◆ **INSTRUCTIONS TO FOLLOW**:
Everything from the line containing "For every layout" to the end of the data must be duplicated word for word, and nothing else may appear.

◆ **DATA TO EXAMINE**:
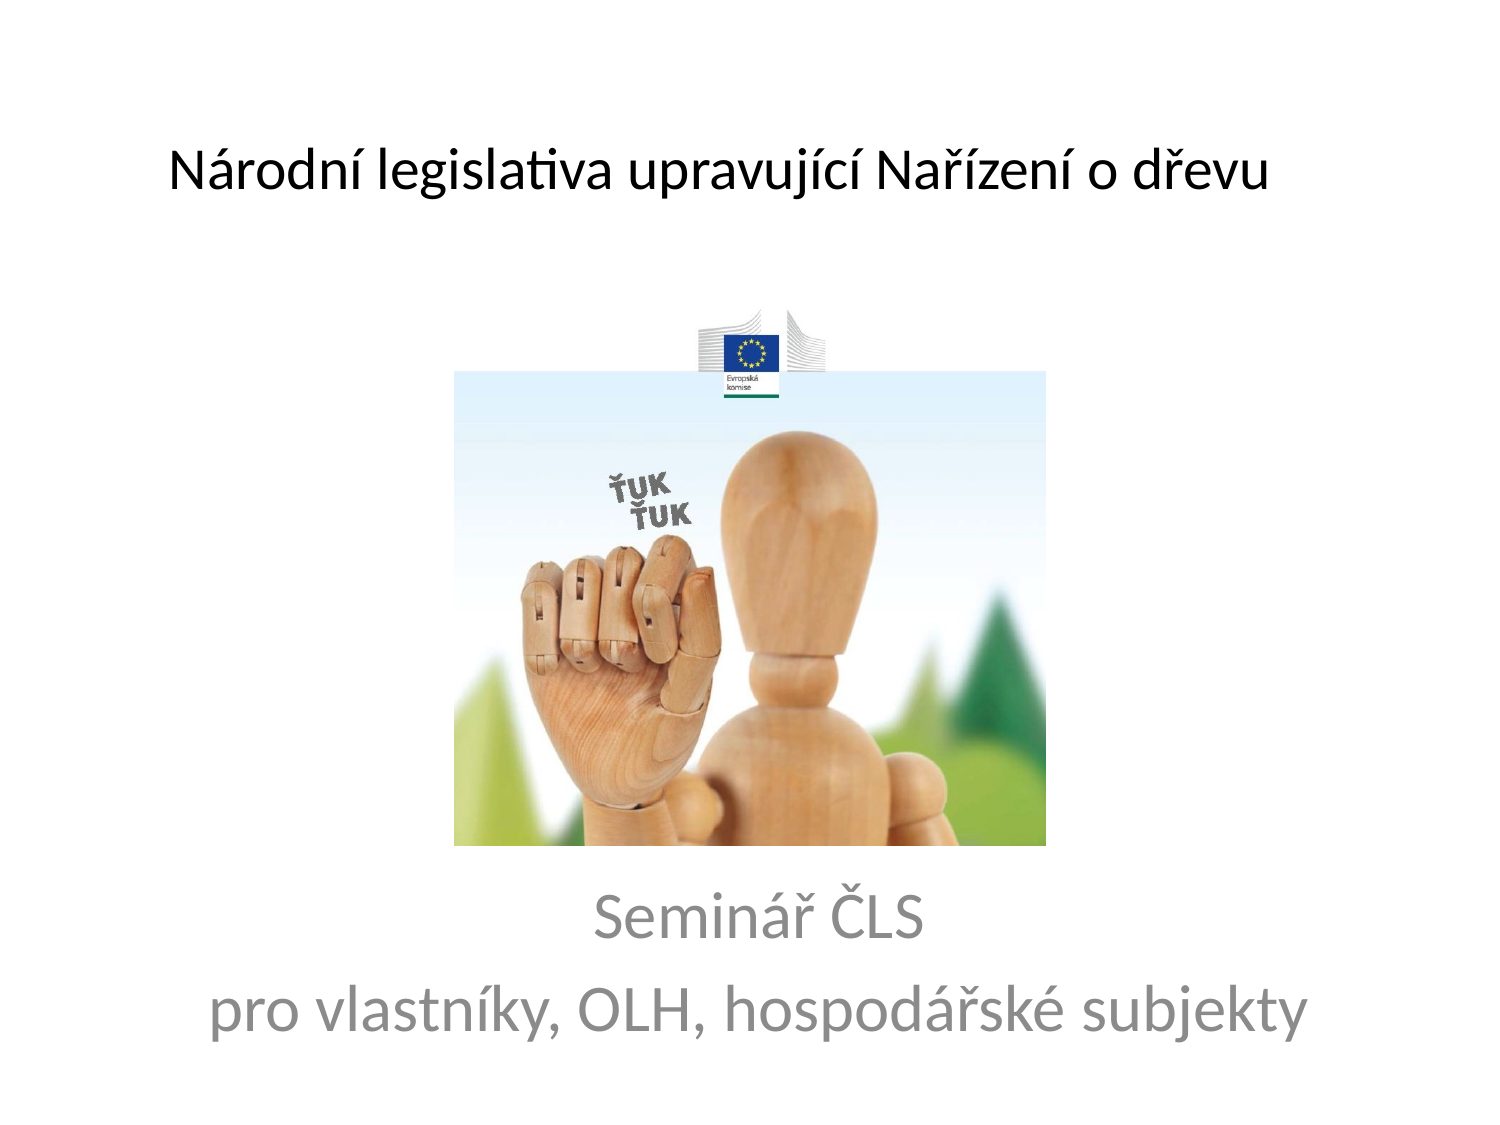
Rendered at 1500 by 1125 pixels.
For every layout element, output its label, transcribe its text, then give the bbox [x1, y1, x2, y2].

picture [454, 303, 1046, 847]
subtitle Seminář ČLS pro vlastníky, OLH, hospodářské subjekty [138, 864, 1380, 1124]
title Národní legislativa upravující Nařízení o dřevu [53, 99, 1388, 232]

◆ **SOLUTION TO THE PROBLEM**:
For every layout element, output its label, transcribe its text, then give the bbox [x1, y1, x2, y2].

picture [454, 303, 1046, 847]
subtitle Seminář ČLS pro vlastníky, OLH, hospodářské subjekty [138, 864, 1380, 1124]
title Národní legislativa upravující Nařízení o dřevu [53, 99, 1388, 232]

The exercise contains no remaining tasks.